── Input data

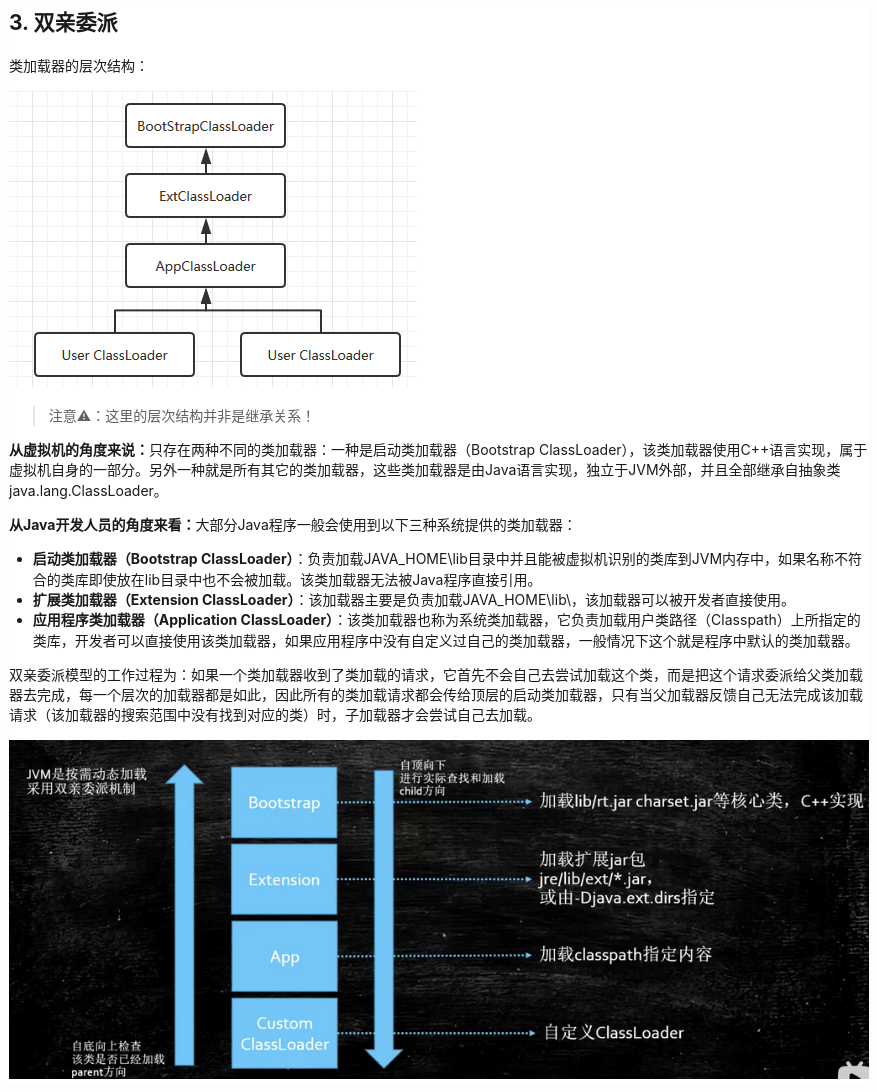 ## 3. 双亲委派

类加载器的层次结构：

![](<../.gitbook/assets/image (144).png>)

> 注意⚠️：这里的层次结构并非是继承关系！

**从虚拟机的角度来说：**&#x53EA;存在两种不同的类加载器：一种是启动类加载器（Bootstrap ClassLoader），该类加载器使用C++语言实现，属于虚拟机自身的一部分。另外一种就是所有其它的类加载器，这些类加载器是由Java语言实现，独立于JVM外部，并且全部继承自抽象类java.lang.ClassLoader。

**从Java开发人员的角度来看：**&#x5927;部分Java程序一般会使用到以下三种系统提供的类加载器：

* **启动类加载器（Bootstrap ClassLoader）**：负责加载JAVA\_HOME\lib目录中并且能被虚拟机识别的类库到JVM内存中，如果名称不符合的类库即使放在lib目录中也不会被加载。该类加载器无法被Java程序直接引用。
* **扩展类加载器（Extension ClassLoader）**：该加载器主要是负责加载JAVA\_HOME\lib\，该加载器可以被开发者直接使用。
* **应用程序类加载器（Application ClassLoader）**：该类加载器也称为系统类加载器，它负责加载用户类路径（Classpath）上所指定的类库，开发者可以直接使用该类加载器，如果应用程序中没有自定义过自己的类加载器，一般情况下这个就是程序中默认的类加载器。

双亲委派模型的工作过程为：如果一个类加载器收到了类加载的请求，它首先不会自己去尝试加载这个类，而是把这个请求委派给父类加载器去完成，每一个层次的加载器都是如此，因此所有的类加载请求都会传给顶层的启动类加载器，只有当父加载器反馈自己无法完成该加载请求（该加载器的搜索范围中没有找到对应的类）时，子加载器才会尝试自己去加载。

![](<../.gitbook/assets/image (166).png>)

────

When the word "gitbook" shows up in a line of the entries, report that line.

Answer below:
![](<../.gitbook/assets/image (144).png>)
![](<../.gitbook/assets/image (166).png>)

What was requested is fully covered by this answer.